Цеховые сходки были затруднены, но находились возможности встречаться, обмениваться мнениями, наказывать нужное избранному «ходоку». Дорогу ходокам, как и предполагалось, проторил Максим Скуратов. Он посоветовал:
— Платоша, ходить по цехам тебе надобно. Глаза — хорошие подсказчики, но уши им вприпряг помогут лучше понять увиденное и тем паче скрытое от глаз. Прими поодиночке назначенных рабочими поговорить с тобой…
Платон был рад таким встречам и оценил их как первую ласточку взаимного понимания всегда враждующих сторон. Не в этом ли залог пусть ничтожно малого, но все же начала осуществления «гармонического равновесия взаимностей»?
Ходоков оказалось много. Больше сорока. По часу на каждого — сорок часов, С некоторыми беседа затягивалась на весь вечер. Так требовало дело. Платон хотел знать больше. Пришедший боялся, что его рассказы отнимают время, а Платон свое:
— Они мне сберегают время. То, на что мне понадобилась бы неделя, я узнаю за несколько часов.
Он не преувеличивал. Картина состояния Акинфинских заводов ими дорисовывалась тщательно, правдиво и детально. «Ходоки» толково и с таким знанием дела, о котором говорилось, выкладывали ту суть, что Платон находил среди них будущих начальников цехов.
Чрезвычайно интересно изгнанный конторщик Флегонт Потоскуев анализировал баланс фирмы.
— Не доверяйте мне полностью, Платон Лукич, — предупреждал он, — потому что я говорю, во-первых, по злобе, а во-вторых, у меня еще нет опыта… Но всегда ли нужен большой опыт, чтобы понимать, что и прибыль может быть убыточной, если она вдесятеро, скажем, меньше, чем могла бы, чем должна бы быть… Вы, извините, Платон Лукич, далеки от бухгалтерии, и вам затруднительно понять, что ваши прибыльные заводы несут громадные убытки от, простите за словечко… от «недоприбылей»…
— Прекрасное словечко! Что вы закончили?
— Почти коммерческое. Частное училище. Не хватило денег за последнее полугодие. Папочка был болен бахусовой одержимостью, и я был вынужден содержать семью. Теперь я и этого лишился…
— И давно?
— Второй месяц.
— Скажите вашему главному бухгалтеру, что я приназываю уплатить вам за эти два месяца и назначить вас его помощником. По анализу прибылей.
— Возможно ли это? Он с этим никогда не согласится…
— Тогда скажите — я приду и буду умолять его смилостивиться и уважить мою просьбу.
Флегонт Потоскуев, видя, что разговор закончен, раскланялся, в нерешительности постоял и, уходя, сказал:
— Спасибо, добрейший Платон Лукич, только я не могу быть помощником у жулика и вора, у поддельщика документов и у сообщника главного вора.
— С этого надо и было начинать. Тогда я предложу вам другую должность при мне. Должность… сейчас назову ее… должность доверенного-ревизора. Оклад… Оклад определим совместно, а пока скажите вашему… Впрочем, зачем вам обращаться к нему за получением денег? Утром, в девять, я вручу вам… При мне всего лишь пять или шесть рублей.
— С меня достаточно будет рубля. Я голоден…
— Ия, представьте, тоже. Сейчас нам накроют стол, и мы… Велим подать баранью ногу целиком и что-то к ней достойное ее, затем начнем знакомиться поближе…

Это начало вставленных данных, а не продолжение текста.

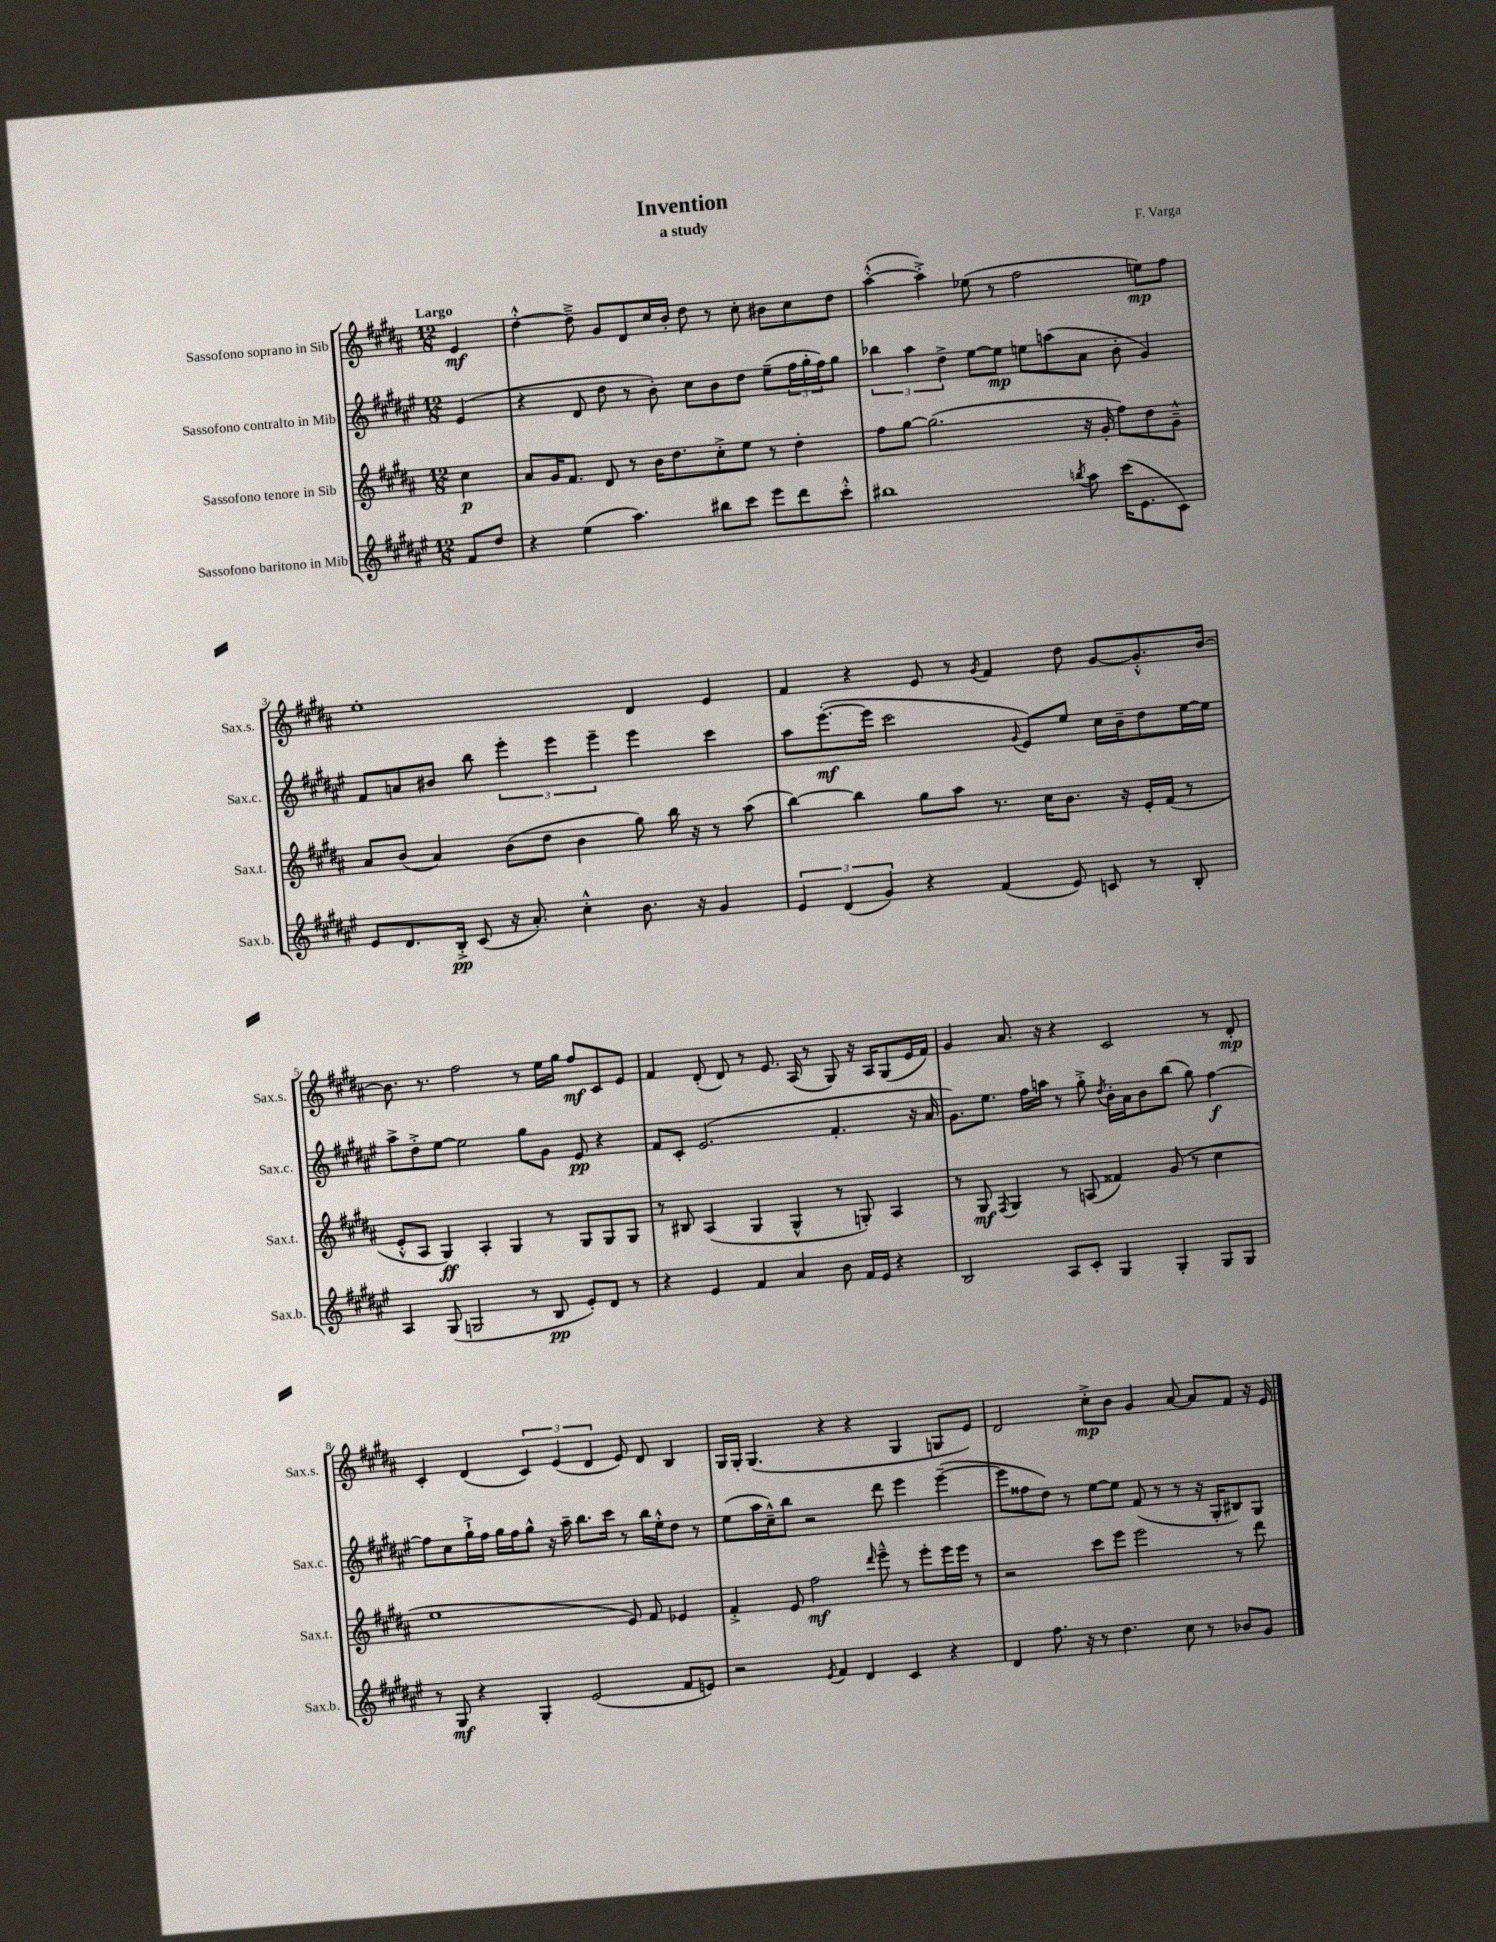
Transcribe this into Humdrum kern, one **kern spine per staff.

**kern	**kern	**kern	**kern
*staff4	*staff3	*staff2	*staff1
*clefG2	*clefG2	*clefG2	*clefG2
*k[f#c#g#d#a#e#]	*k[f#c#g#d#a#]	*k[f#c#g#d#a#e#]	*k[f#c#g#d#a#]
*M12/8	*M12/8	*M12/8	*M12/8
8f#	4cc#	(4e#	4e
8dd#	.	.	.
=	=	=	=
4r	8a#	4r	[4dd#'^^
.	16g#	.	.
.	8.f#	.	.
(4ee#	.	8d#	8dd#~^]
.	8d#	8dd#	8g#
4.aa#)	8r	8r	8d#
.	16b	8b')	16cc#
.	8.dd#	.	16b'
.	.	8cc#	8dd#
8bb#	8cc#'^	8b	8r
8ccc#	8ee	8dd#	8cc#'
8eee#	8r	(8ee#~	8b#
8ddd#	4dd#'	24ff#	8cc#
.	.	24gg#'	.
.	.	24ff#)	.
8ccc#'^^	.	8gg#	8dd#
=	=	=	=
1bb#	8ff#	6bb-	([4aa#'^^
.	[8gg#	.	.
.	.	6aa#	.
.	(2.gg#]	.	4aa#'^])
.	.	6dd#^	.
.	.	[8ee#	(8ee-
.	.	8ee#]	8r
.	.	8ee	2ff#
.	.	(8aa	.
8qbb	.	.	.
8aa#	16r	8a#	.
.	16g#'	.	.
(16ccc#	8ff#)	8b'	.
8.e#	.	.	.
.	8dd#	4g#)	8ee)
8c#)	8g#~^^	.	8ff#
=	=	=	=
8e#	8a#	8f#	1ee'
8.d#	(8b	8a	.
.	4a#)	8b#	.
16B'^	.	.	.
(8c#	.	8bb	.
16r	(8b	6eee#'	.
8.a#')	.	.	.
.	8dd#	.	.
.	.	6eee#	.
4cc#'^^	4b	.	.
.	.	6eee#~	.
8.b	8gg#)	4eee#	4d#
.	16bb	.	.
16r	16r	.	.
4g#	8r	4ccc#	4e
.	(8aa#	.	.
=	=	=	=
6e#	[4bb)	8aa#	4f#
.	.	([8.eee#'	.
(6d#	.	.	.
.	4bb]	.	4r
.	.	16eee#]	.
6g#)	.	.	.
.	.	2ccc#	.
4r	8gg#	.	8e
.	8aa#	.	8r
.	.	.	8qg#
(4f#	8.r	.	4f#
.	.	8qqg#	.
.	.	8e#)	.
.	16cc#	.	.
8e#)	8.b	8ee#	8dd#
8c	.	16cc#	[8g#
.	16r	16b~	.
8r	16e'	8dd#	8.g#'^^]
.	(16f#	.	.
8B'	8r	[16ee#	.
.	.	16ee#]	[16b
=	=	=	=
4A#	8e'^^	8aa#^	8.b]
.	8A#	8dd#'^	.
.	.	.	8.r
(8G#	4G#)	[8ee#	.
2G	.	2ee#]	2ff#
.	4A#'	.	.
.	4G#	.	.
8r	.	8gg#	8r
8B	8r	8g#	16ee
.	.	.	16gg#
8e#')	8G#	8e#	8ff#
8d#	8G#	4r	8c#
8r	8G#	.	8e
=	=	=	=
4r	8r	8f#	4f#
.	8B#	8c#'	.
4e#	(4A#	(2.e#	(8d#'
.	.	.	8d#)
4f#	4G#	.	8r
.	.	.	8.e
4a#	4G#^^	.	.
.	.	.	(16A#
.	.	.	8r
8b	8r	4.f#'	8G#)
16f#	8G')	.	16r
16e#	.	.	16A#
4r	4A#	.	(8G#
.	.	16r	16e
.	.	16a#	16f#)
=	=	=	=
2B	8r	8.g#)	4g#
.	8G#	.	.
.	.	8.ee#	.
.	8qF#	.	.
.	4G#	.	8.a#
.	.	16ff#	.
.	.	16aa	16r
8A#	8r	8r	4r
8c#'	(8A	8gg#'^	.
.	.	8qdd#	.
4G#	4f##)	16b'	2c#
.	.	16a#	.
.	.	8b	.
4G#'	(8g#	(8bb	.
.	8r	8gg#)	.
8G#	4cc#	[4ff#	8r
8G#	.	.	8d#'
=	=	=	=
8r	1ee	8ff#]	4c#'
8G#	.	8cc#	.
4r	.	16gg#`^	(4d#
.	.	16ff#	.
.	.	16gg#	.
.	.	16ff#	.
4G#'	.	8gg#^^	6c#)
.	.	16r	.
.	.	.	(6e
.	.	16aa#~	.
(2e#	.	8.bb	.
.	.	.	6d#
.	.	16ccc#	.
.	8e)	8r	8e)
.	8f#	16bb	8d#
.	.	16ee#'^^	.
8f#	4e-	8dd#	4B
8e)	.	8r	.
=	=	=	=
2r	4f#'^	(8ee#	16G#
.	.	.	16G#'
.	.	16aa#	(4.G#
.	.	16cc#~^^)	.
.	8e	8bb	.
.	2ff#	2r	.
8qe#	.	.	.
4f#	.	.	4r
4d#	.	.	4r
.	16qqddd#	.	.
.	8eee~^^	8ddd#	.
4c#	8r	4eee#	4G#
.	8eee'	.	.
4r	16eee	([4eee#~	8G
.	16eee	.	.
.	8r	.	8e)
=	=	=	=
4d#	2r	8eee#]	2d#
.	.	8ff##	.
8.ff#	.	8dd#)	.
.	.	8r	.
16r	.	.	.
8r	8ccc#	[8ee#	8cc#'^
4.dd#	8eee	8ee#]	8b
.	2eee	(8f#	4g#
.	.	8r	.
8cc#	.	8r	[8a#
8r	.	16r	8a#]
.	.	16G#'	.
8b-	8r	8B#)	8f#
8g#	8ddd#	8G#	16r
.	.	.	16e
==	==	==	==
*-	*-	*-	*-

Так состоялось весьма нужное знакомство с талантливым молодым экономистом, который станет во главе финансов фирмы. Он выплеснул вчера недопитое ненавистное ему вино вместе с ужасающей бедностью, а сегодня положил на стол своей матери пять сторублевых бумаг и сказал:
— Мамочка, две папе на мраморный памятник, остальные на текущие расходы. Не экономь! У меня теперь очень большое жалованье. Очень большое, — едва договорил Флегонт, не желая далее останавливать счастливые рыдания…
С утра по-прежнему Платон, методично переходя из цеха в цех, от станка к станку, продолжал свое знакомство с заводами. После обеда принимал и выслушивал приходящих к нему. Стали появляться знакомые и незнакомые лица рангом повыше. Техники. Исполняющие обязанности инженеров. И дипломированные инженеры.
Одних приводило сюда желание рассказать о положении дел. Другие «считали своим долгом нанести визит». Третьи боялись потерять место и на ходу изменяли курс, суждения, приверженность и даже то, что именовалось еще вчера святыми принципами.